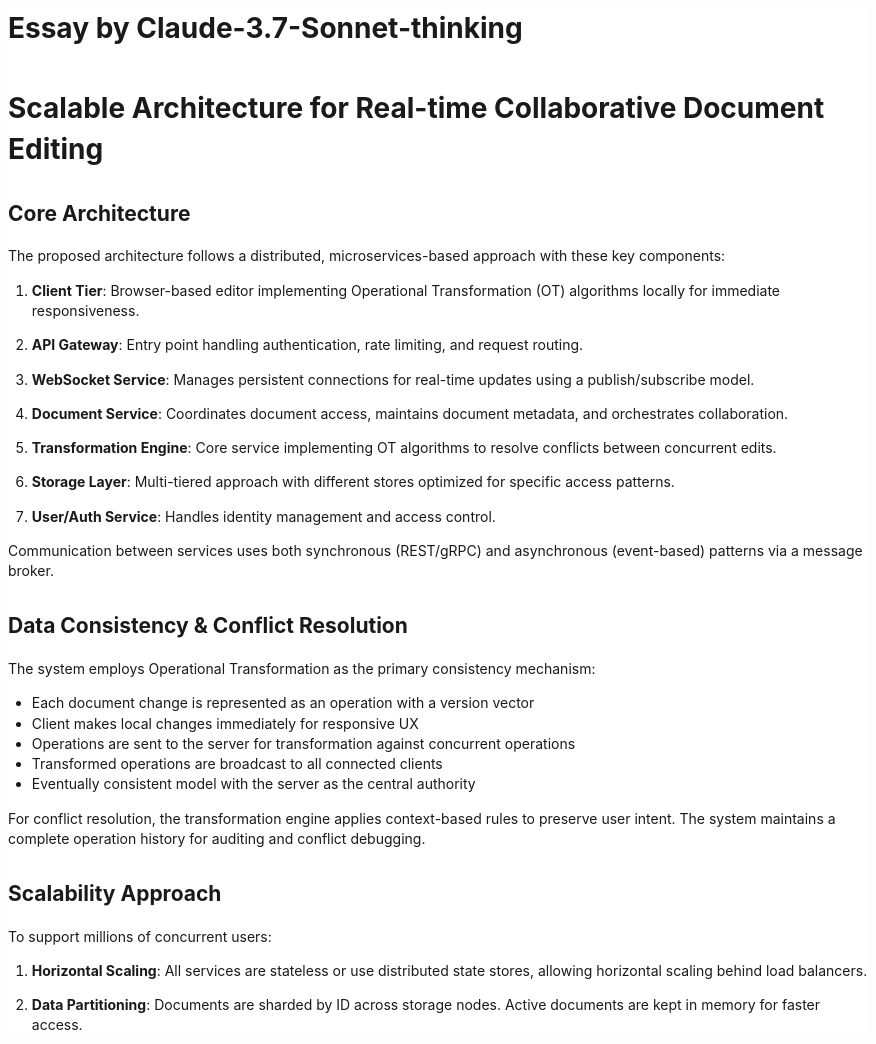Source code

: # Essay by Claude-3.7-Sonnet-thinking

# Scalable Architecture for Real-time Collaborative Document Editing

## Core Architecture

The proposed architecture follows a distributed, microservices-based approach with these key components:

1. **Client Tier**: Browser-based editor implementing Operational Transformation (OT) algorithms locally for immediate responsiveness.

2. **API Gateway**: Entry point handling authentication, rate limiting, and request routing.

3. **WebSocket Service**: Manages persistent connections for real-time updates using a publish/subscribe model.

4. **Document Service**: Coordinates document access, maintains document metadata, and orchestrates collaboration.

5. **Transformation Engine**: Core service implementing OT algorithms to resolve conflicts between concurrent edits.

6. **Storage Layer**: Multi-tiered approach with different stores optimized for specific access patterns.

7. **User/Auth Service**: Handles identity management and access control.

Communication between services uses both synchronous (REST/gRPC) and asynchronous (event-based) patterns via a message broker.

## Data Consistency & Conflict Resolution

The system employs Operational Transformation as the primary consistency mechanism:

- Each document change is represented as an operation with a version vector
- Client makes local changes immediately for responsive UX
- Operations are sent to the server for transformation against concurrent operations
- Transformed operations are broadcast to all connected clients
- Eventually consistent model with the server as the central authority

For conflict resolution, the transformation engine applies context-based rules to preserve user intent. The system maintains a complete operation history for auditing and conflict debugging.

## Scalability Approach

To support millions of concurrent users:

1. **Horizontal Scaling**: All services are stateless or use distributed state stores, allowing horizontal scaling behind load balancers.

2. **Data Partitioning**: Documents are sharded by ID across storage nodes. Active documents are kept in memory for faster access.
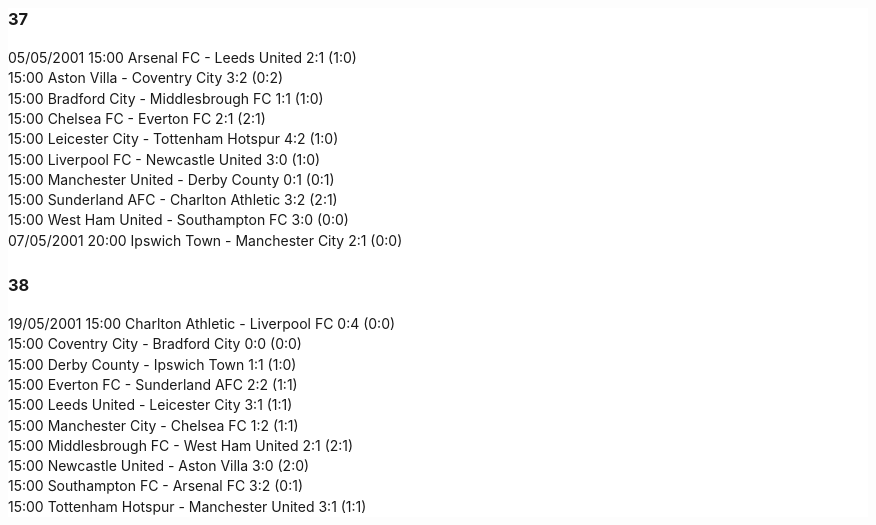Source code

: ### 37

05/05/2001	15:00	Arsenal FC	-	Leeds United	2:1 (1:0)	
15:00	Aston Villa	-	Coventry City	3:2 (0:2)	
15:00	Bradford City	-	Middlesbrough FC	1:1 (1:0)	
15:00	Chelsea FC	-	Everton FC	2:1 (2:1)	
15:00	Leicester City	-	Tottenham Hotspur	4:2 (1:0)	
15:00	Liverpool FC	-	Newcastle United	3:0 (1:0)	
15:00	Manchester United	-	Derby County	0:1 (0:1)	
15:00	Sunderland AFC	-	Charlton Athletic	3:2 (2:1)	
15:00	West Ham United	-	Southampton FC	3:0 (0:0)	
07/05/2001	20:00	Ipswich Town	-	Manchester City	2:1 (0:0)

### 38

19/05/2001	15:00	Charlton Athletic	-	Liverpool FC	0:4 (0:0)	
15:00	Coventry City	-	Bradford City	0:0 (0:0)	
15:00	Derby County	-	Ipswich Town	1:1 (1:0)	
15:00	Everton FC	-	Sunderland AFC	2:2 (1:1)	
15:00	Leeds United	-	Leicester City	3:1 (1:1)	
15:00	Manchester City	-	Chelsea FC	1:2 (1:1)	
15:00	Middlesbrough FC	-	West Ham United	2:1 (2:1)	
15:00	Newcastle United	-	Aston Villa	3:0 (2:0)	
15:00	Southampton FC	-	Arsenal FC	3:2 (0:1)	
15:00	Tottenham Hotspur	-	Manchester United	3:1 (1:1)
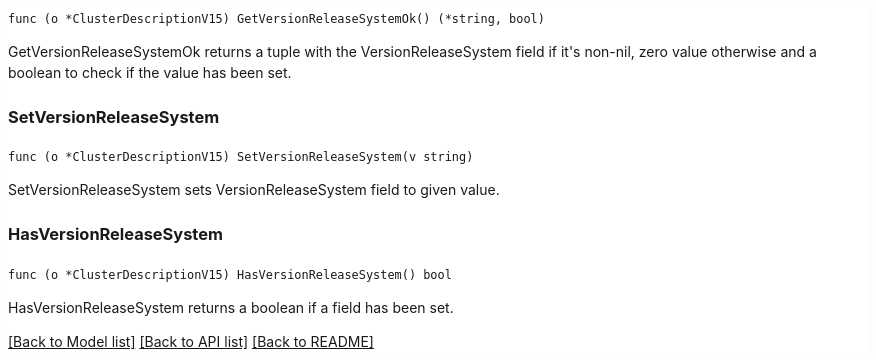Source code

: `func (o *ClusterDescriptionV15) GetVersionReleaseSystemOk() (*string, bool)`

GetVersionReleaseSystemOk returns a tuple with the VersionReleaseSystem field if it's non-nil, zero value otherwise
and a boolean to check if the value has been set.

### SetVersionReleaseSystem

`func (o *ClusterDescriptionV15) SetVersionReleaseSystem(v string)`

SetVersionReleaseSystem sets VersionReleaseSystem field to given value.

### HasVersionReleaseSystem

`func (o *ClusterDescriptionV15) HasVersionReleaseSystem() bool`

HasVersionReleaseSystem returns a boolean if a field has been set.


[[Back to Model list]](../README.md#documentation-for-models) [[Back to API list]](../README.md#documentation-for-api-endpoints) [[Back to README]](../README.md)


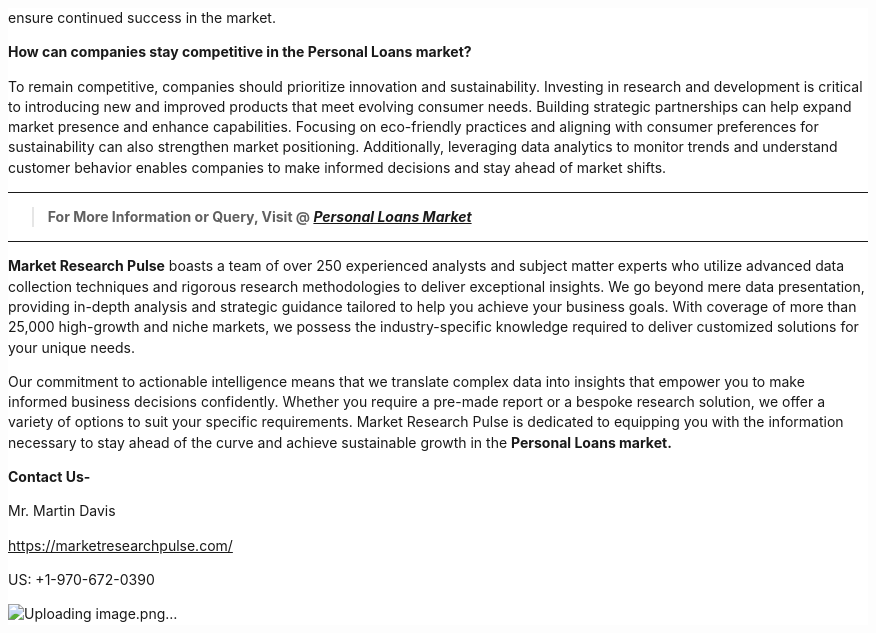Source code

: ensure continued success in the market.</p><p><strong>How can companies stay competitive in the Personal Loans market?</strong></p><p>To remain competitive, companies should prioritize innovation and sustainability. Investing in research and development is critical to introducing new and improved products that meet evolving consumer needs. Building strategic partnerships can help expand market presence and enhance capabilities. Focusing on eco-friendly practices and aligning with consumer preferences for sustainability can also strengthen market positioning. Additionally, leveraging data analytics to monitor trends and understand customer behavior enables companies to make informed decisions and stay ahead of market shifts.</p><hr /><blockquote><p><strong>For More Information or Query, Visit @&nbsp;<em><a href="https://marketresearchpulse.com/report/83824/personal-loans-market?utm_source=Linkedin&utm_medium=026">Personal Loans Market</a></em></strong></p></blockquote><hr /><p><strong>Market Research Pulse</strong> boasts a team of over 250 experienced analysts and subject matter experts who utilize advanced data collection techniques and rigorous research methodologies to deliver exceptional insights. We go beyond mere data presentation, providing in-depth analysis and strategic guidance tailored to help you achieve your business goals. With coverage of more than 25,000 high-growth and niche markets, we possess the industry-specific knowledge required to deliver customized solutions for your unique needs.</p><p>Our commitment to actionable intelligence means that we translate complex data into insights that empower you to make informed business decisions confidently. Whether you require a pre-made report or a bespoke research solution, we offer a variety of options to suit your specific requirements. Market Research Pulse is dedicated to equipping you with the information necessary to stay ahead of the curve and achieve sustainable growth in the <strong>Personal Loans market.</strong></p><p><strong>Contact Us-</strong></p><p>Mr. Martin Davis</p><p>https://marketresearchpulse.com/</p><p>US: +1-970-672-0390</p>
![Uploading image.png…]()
┄┄┄┄┄┄┄┄┄┄
What you should do: Whenever a line of the material above contains the string "Derby", copy that line out.

Output below:
15:00	Manchester United	-	Derby County	0:1 (0:1)	
15:00	Derby County	-	Ipswich Town	1:1 (1:0)	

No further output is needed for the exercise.